Exercise | The entries that follow must be given again exactly, with the pictures excluded.

Lens and sensor metadata:
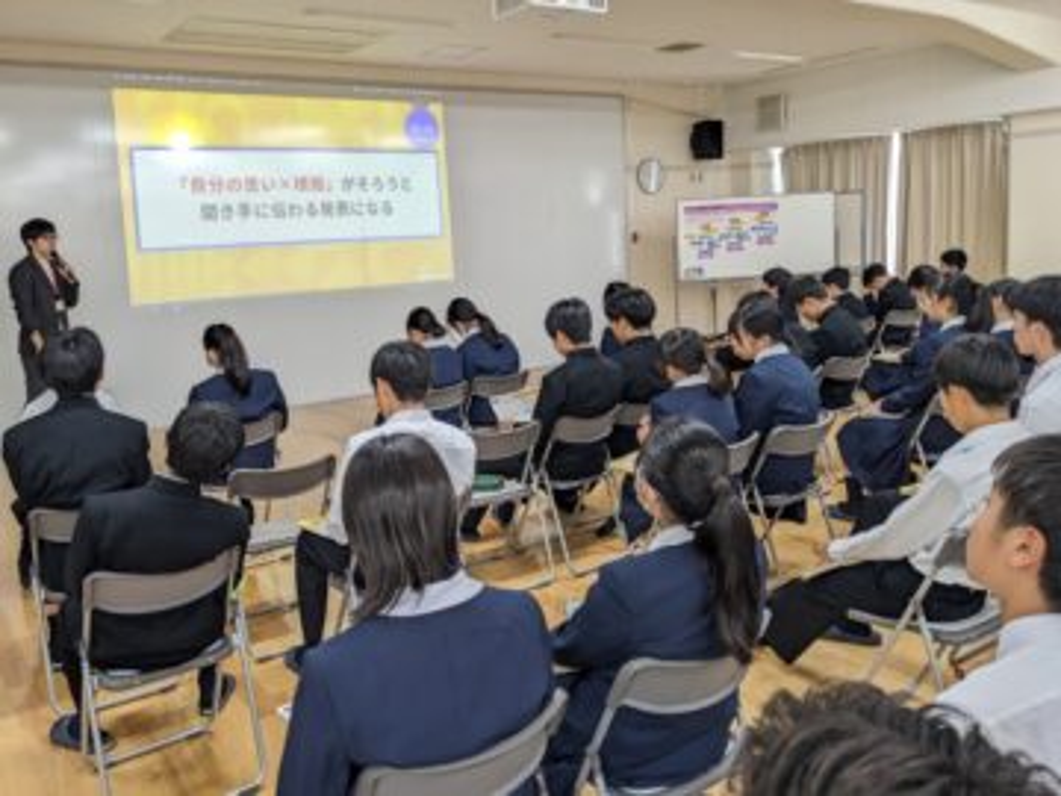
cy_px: 398
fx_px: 828
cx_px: 530
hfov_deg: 65.3
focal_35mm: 27
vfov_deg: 51.4
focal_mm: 4.38
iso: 128
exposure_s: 1/99.9
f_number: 1.73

Solution to the problem |
cy_px: 398
fx_px: 828
cx_px: 530
hfov_deg: 65.3
focal_35mm: 27
vfov_deg: 51.4
focal_mm: 4.38
iso: 128
exposure_s: 1/99.9
f_number: 1.73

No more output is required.